Зазимок - страница 26
Меня привели в чувство значительно раньше. И совсем непредвиденным способом.
Я уже сказал, что сменил Микиту на волокуше. А что такое волокуша, не объяснил. Волокуша — устройство очень простое. Ею волокут солому от молотилки до скирды, а то и дальше: на самую скирду. Состоит она из гузыря (сеть такая), веревочной стропы и полубарочка. Гузырем накрывают ворох соломы, который надо подать на скирду. Стропа, сами знаете, тащит гузырь. Ну, а на полубарочек надеваются постромки шлеи. Дальше идет конь, и я на коне. Вот и вся хитрость. Когда мне свистнут: «Пошел!», конь сам трогает с места, натягивает стропу. Гузырь по клину скирды взбирается на самую вершину. Там его освобождают. И другой конь, что на противоположном конце скирды, тащит все устройство обратно к молотилке. А моя коняка разворачивается и нехотя плетется к скирде. Гузырь ходит вроде челнока: туда-сюда. Я веду его с грузом, другой (не знаю, кто там, может, Юхим, может, еще какой парень) оттаскивает пустой.
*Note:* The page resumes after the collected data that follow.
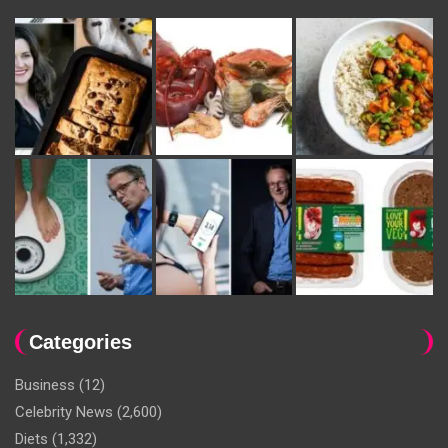
Categories
Business
(12)
Celebrity News
(2,600)
Diets
(1,332)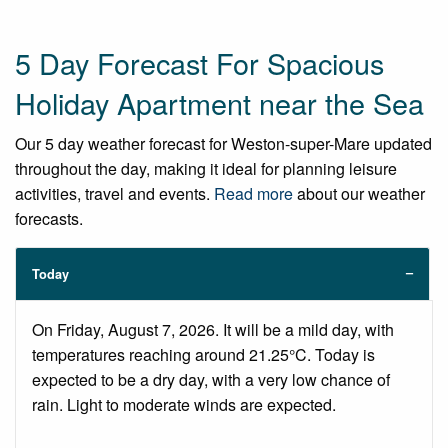
5 Day Forecast For Spacious
Holiday Apartment near the Sea
Our 5 day weather forecast for Weston-super-Mare updated
throughout the day, making it ideal for planning leisure
activities, travel and events.
Read more
about our weather
forecasts.
Today
On Friday, August 7, 2026. It will be a mild day, with
temperatures reaching around 21.25°C. Today is
expected to be a dry day, with a very low chance of
rain. Light to moderate winds are expected.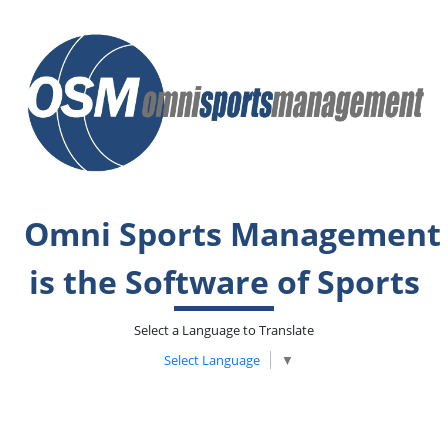
Omni Sports Management
is the Software of Sports
Select a Language to Translate
Select Language
▼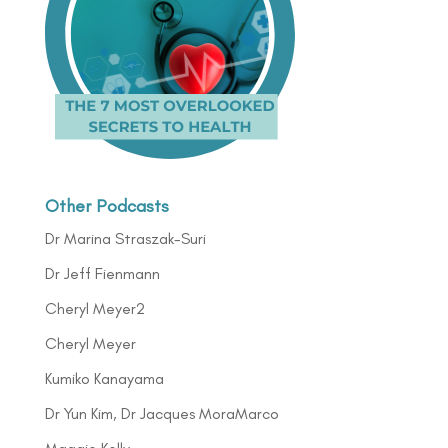
Other Podcasts
Dr Marina Straszak-Suri
Dr Jeff Fienmann
Cheryl Meyer2
Cheryl Meyer
Kumiko Kanayama
Dr Yun Kim, Dr Jacques MoraMarco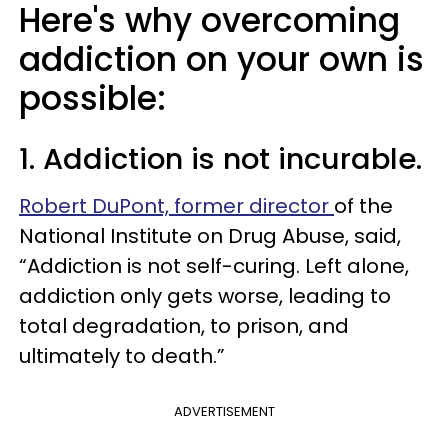
Here's why overcoming
addiction on your own is
possible:
1. Addiction is not incurable.
Robert DuPont, former director
of the
National Institute on Drug Abuse, said,
“Addiction is not self-curing. Left alone,
addiction only gets worse, leading to
total degradation, to prison, and
ultimately to death.”
ADVERTISEMENT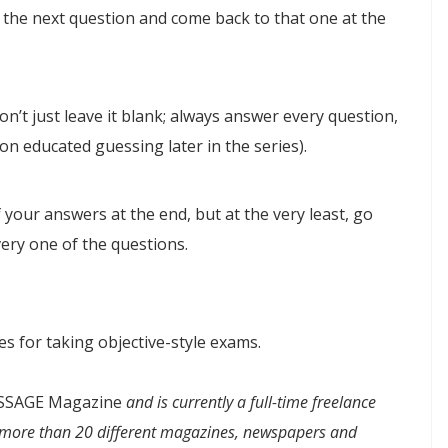
 the next question and come back to that one at the
on’t just leave it blank; always answer every question,
ce on educated guessing later in the series).
f your answers at the end, but at the very least, go
ery one of the questions.
es for taking objective-style exams.
SAGE Magazine
and is currently a full-time freelance
or more than 20 different magazines, newspapers and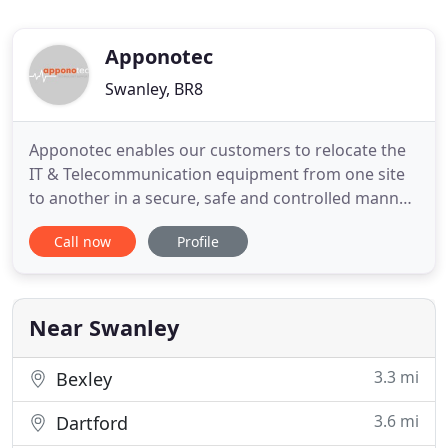
Apponotec
Swanley, BR8
Apponotec enables our customers to relocate the
IT & Telecommunication equipment from one site
to another in a secure, safe and controlled manner.
Apponotec has a wide range of website services
Call now
Profile
are ideal to help for small to medium business.
Whether you experience a mission-critical server
fault or have a basic software issue, our engineers
will be
Near Swanley
3.3 mi
Bexley
3.6 mi
Dartford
Получилось так, что, когда кричали «Стой!», я не услышал. Коняка, видно, тоже опустила уши, зоревала. Чуть было не натворили беды. Могли сгрести на землю волокушей тех, кто топтался на вершине скирдового клина. Спасибо, бригадир заметил. Подскочил ко мне, резанул сыромятным батогом, не глядючи куда. Тут я и очнулся. И так мне стало светло и понятно все вокруг, словно бы я нахожусь при чистом солнце. Отец от паровика грозит ключом. Мать у вороха перевязывает платок, осуждающе покачивает головой. Другие не так близко принимают к сердцу мою промашку. Посмотрели на меня и снова за дело. Время не терпит.
Я вытираю рукавом разбитый нос, сам себе говорю: «Ничего, до свадьбы заживет!»
Тракторист Чибрик работает на молотьбе кочегаром. Состоит у моего батька подручным. Голый до пояса, заталкивает солому в прожорливую пасть локомотива. Пихает-пихает и никак не может насытить чудовище. Желто-горячее пламя обдает Чибрика жаром, высвечивает мускулы. Посмотришь со стороны — залюбоваться можно. Кажется, идет сражение со Змеем Горынычем. У змея изо рта огонь, из ушей дым, из глаз пар струится. Змей так взбешен, что глядеть страшно: пыхтит, свистит, дергается. От него к молотилке пас протянут. Он ее, бедную, так разгоняет, что она ходуном ходит. Дрожит вся, вот-вот рассыплется. Чибрик знай ширяет вилами в огнедышащую пасть, колет в огненный язык.
Отец, словно волшебник, охаживает темное чудовище, обтирает паклей, подтягивает болты, гайки. Берет в руки масленку. Сует кончик ее длинного носа в разные отверстия, словно желая умаслить строптивого зверя, усмирить его, сделать послушным. Похоже, Чибрик пытается взять силой, отец — хитростью.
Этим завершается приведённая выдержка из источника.